FSDP increases memory usage when sharding

Use · March 14, 2024, 7:43pm

Hello, I wrote the following training script and ran it on a single 40GB A100 for the time being, but even though I am sure the model can fit on the A100 (model.to() works fine), and I can see 28GB using nvidia-smi, when I call FSDP(model), however, it tries to allocate more than 40GB in total. When I use the auto_wrap_policy=fsdp_auto_wrap_policy as an argument, it allocates only an extra 2GB so I figured out a way around the cap, but my impression was that FSDP shouldn’t increase memory usage at all. The same thing happens when using multiple GPUs, each GPU gets the initial 28GB model then tries to allocate more than 12GB more leading to a crash (when using default wrap policy). Why is this?

import os
import torch.distributed as dist
from torch.distributed.fsdp import FullyShardedDataParallel as FSDP
def ip():
    import socket
    return socket.gethostbyname(socket.gethostname())

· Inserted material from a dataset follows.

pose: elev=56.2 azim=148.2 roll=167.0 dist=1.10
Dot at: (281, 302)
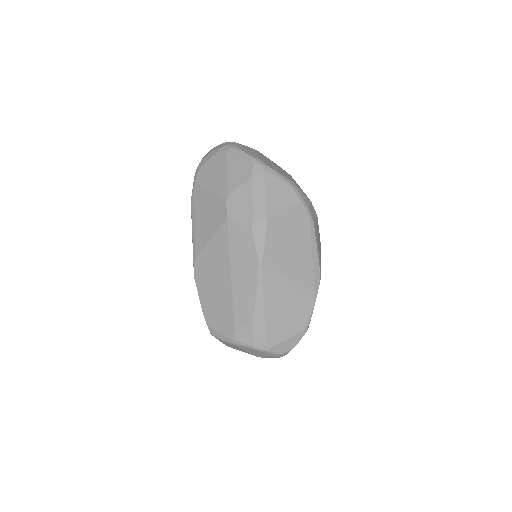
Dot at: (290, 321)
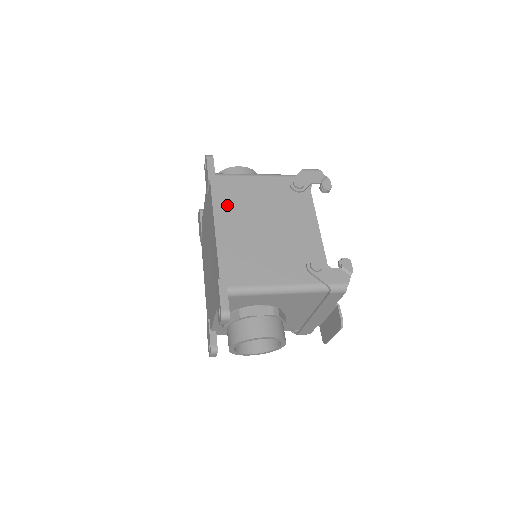
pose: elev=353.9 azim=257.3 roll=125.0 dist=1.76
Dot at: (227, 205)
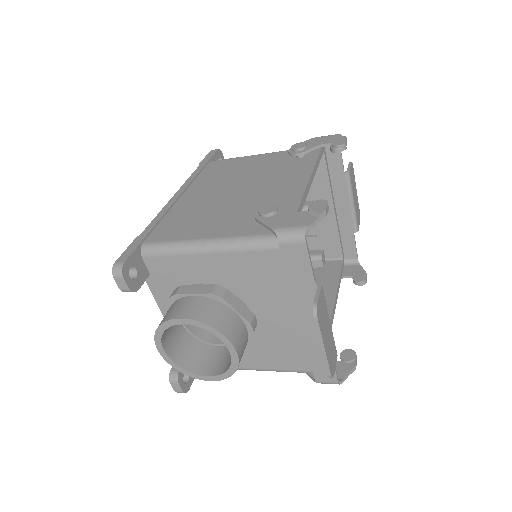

def train(rank, world_size):
    import torch
    from torchinfo import summary
    from transformers import AutoTokenizer, AutoModelForCausalLM, Trainer, TrainingArguments

    #sets up communication channel for FSDP for each process
    torch.cuda.set_device(rank)
    torch.cuda.empty_cache()
    #torchrun sets below envvars
    #os.environ['MASTER_ADDR'] = f'{addr}'
    #os.environ['MASTER_PORT'] = f'{port}'
    print(f"{rank}: ADDR={ip()} MASTER_ADDR={os.environ['MASTER_ADDR']} MASTER_PORT={os.environ['MASTER_PORT']}")
    dist.init_process_group("nccl", rank=rank, world_size=world_size) #nccl
    
    #class TextDataset(torch.utils.data.Dataset):
    #    def __init__(self, text):
    #        self.text = text
    #    
    #    def __getitem__(self, idx):
    #        return self.text[idx]
    #    
    #    def __len__(self):
    #        return len(self.text)
    #
    #dataset = TextDataset([i for i in open("dataset.txt")])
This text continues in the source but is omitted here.